Plasma Fe levels decreased during late pregnancy and continued to fall 1 and 4 weeks post-lambing. The drop in plasma Fe levels observed during late pregnancy and early lactation may be due to the fetus's high need for iron. Similar findings were reported by Yokus and Cakir (2006) and Tanritanir et al. (2009). In blood, iron is mainly bound with proteins called transferrin and ferritin, and the amount of ferritin in maternal blood has been considered to indicate the amount of Fe stored in the body, and its concentration falls as pregnancy advances. During pregnancy, substantial quantity of ferritin is deposited on placental villous tissue and gets integrated into the placenta via pinocytosis in the trophoplast, thereby lowering its maternal blood levels (Swenson and Reece(1993).
Physiological status affects the zinc levels, with decreased zinc along the gestation and lactation periods (Elnageeb et al. 2010). Developing feotus accumulates almost 1 to 2 mg of Zn/ day. The demand for zinc in later gestation increased many fold when feotus is growing exponentially (Donia et al. 2014; Elnageeb et al. 2010), resulting in the decreased concentration of zinc in maternal blood. Zinc is primarily bound to albumin and the change in albumin concentration may have a significant effect on Zn levels. In the present study, the albumin one-week post-lambing was lowest resulting in a corresponding decrease in the Zn concentration (Elnageeb et al. 2010). Moreover, there is also a heavy loss of Zn in colostrum and milk (Pavlata et al. 2004) which might have led to a further decrease in Zn concentration in post lambing.
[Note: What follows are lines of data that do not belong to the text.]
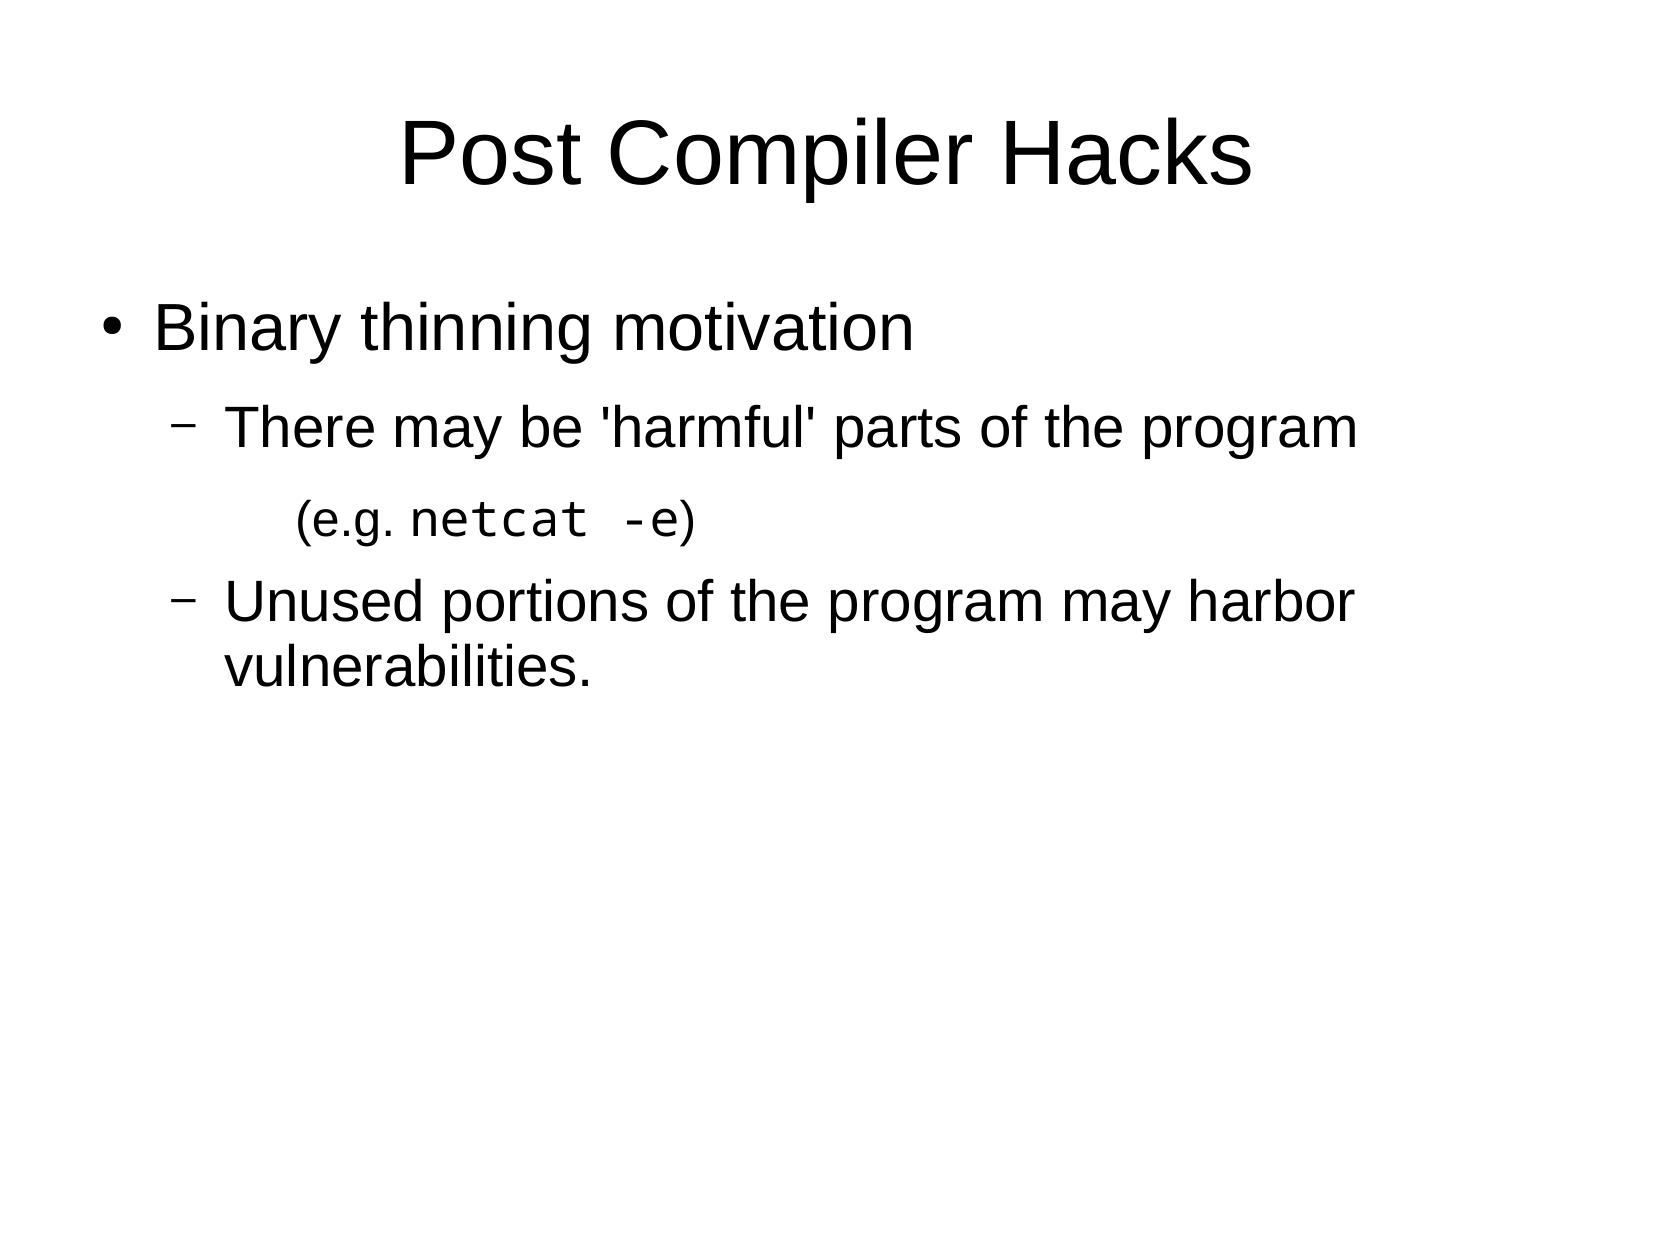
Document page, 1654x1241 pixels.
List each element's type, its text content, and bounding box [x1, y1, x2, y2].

title Post Compiler Hacks [82, 49, 1571, 257]
list Binary thinning motivation There may be 'harmful' parts of the program (e.g. netcat -e) Unused portions of the program may harbor vulnerabilities. [82, 290, 1571, 1010]
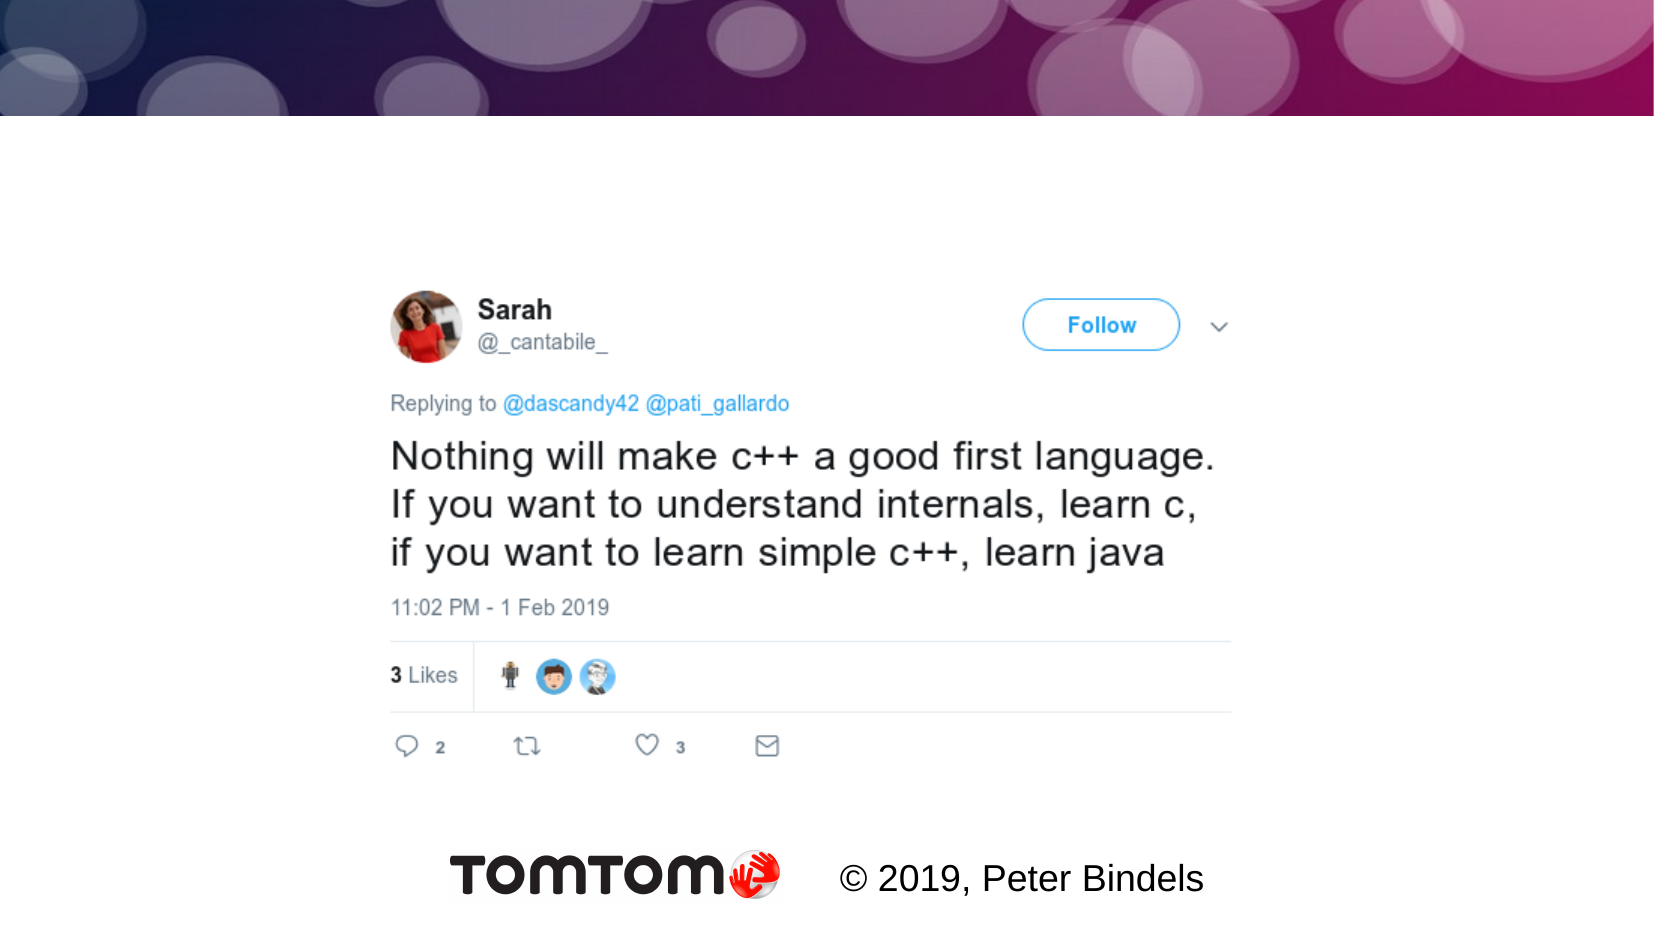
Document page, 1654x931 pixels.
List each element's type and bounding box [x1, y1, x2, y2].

Similar to zinc, blood Cu status also fluctuates during the periparturient period. The increase in copper concentration during late pregnancy could be related to high progesterone levels or the fetal demands and mobilization of stored maternal copper for the development of the nervous system (Elnageeb et al. 2010). The immediate post-partum period is often stressful, and stressed animals' blood levels of Cu and ceruloplasmin, a Cu transport protein, are frequently high (Ward and Spears 1999). Ceruloplasmin is an acute phase protein and its levels rise in response to injury, infection, and inflammation. This could explain why the blood level of Cu was higher in post lambing, as lambing and immediate lambing is a stressful period with tissue damage, such as in the uterus. (Meglia et al. 2010).